About this exercise ->
Pick out each line of the material below that contains the word "chart", and copy those lines unchanged. Treat uppercase and lowercase as different.

Provided records ->
------------------------------------------------------------
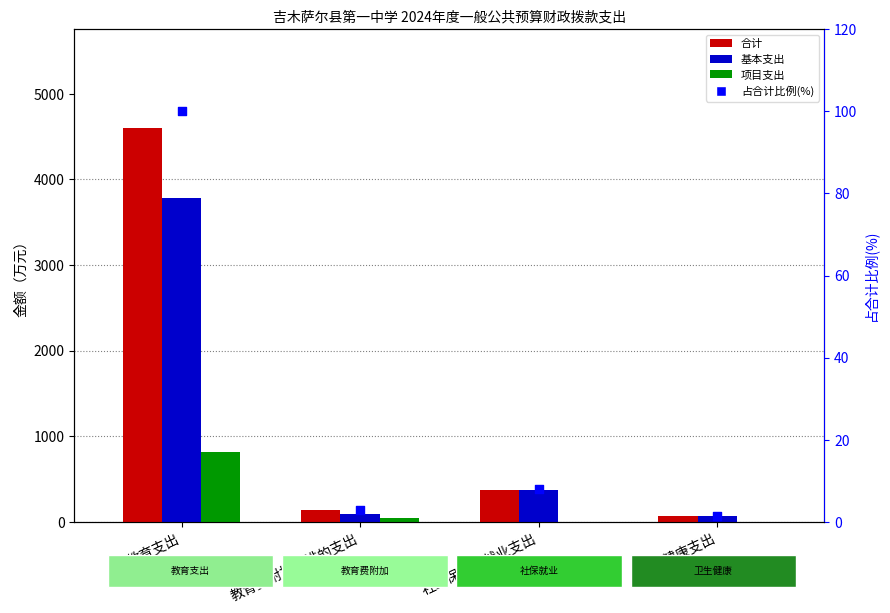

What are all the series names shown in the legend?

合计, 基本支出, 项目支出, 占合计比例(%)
------------------------------------------------------------
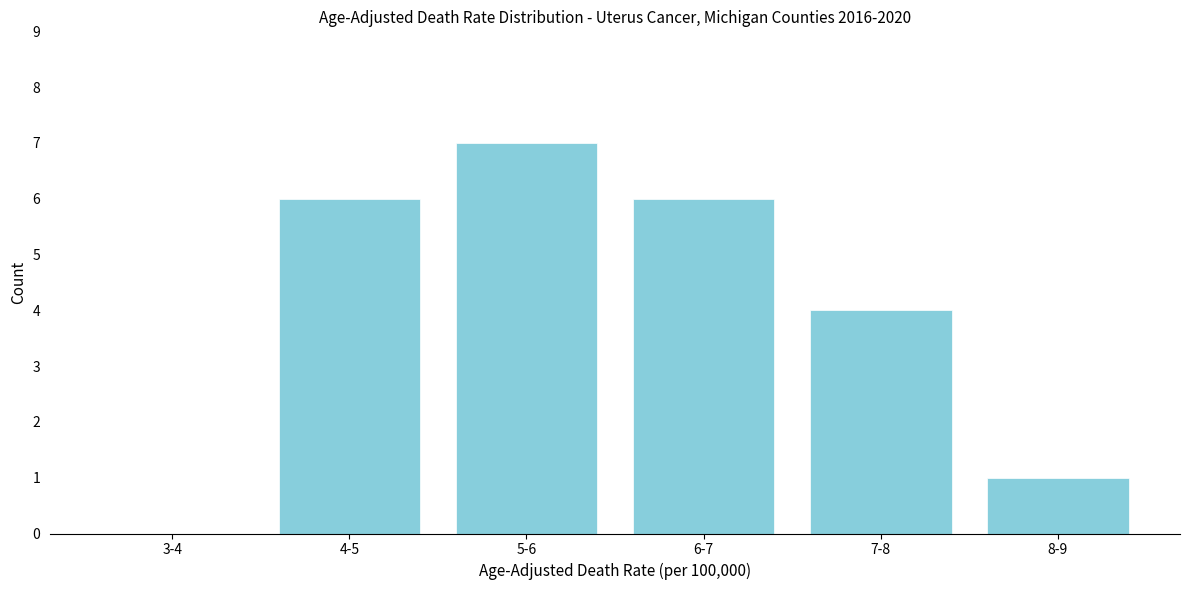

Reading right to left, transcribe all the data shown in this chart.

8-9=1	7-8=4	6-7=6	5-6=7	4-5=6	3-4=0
------------------------------------------------------------
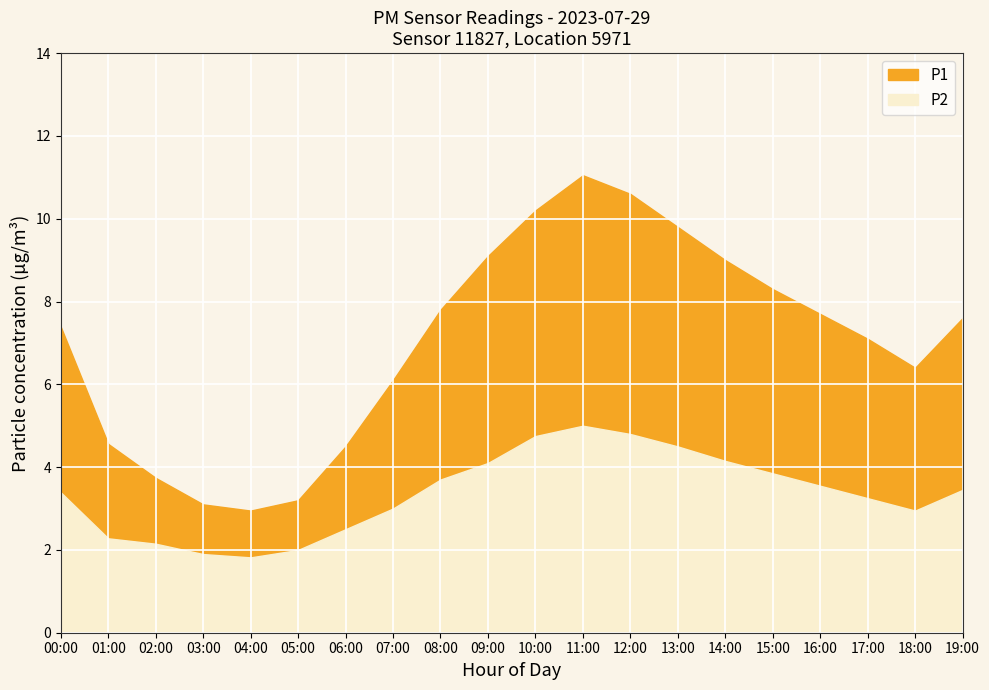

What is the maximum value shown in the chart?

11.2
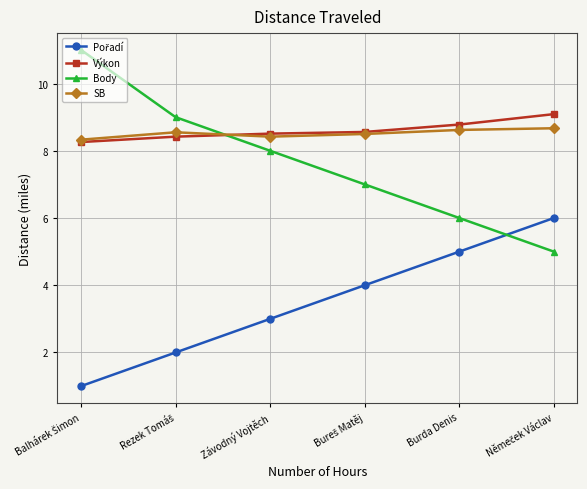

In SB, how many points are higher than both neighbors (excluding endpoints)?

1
------------------------------------------------------------
Answer to this exercise ->
Reading right to left, transcribe all the data shown in this chart.
What is the maximum value shown in the chart?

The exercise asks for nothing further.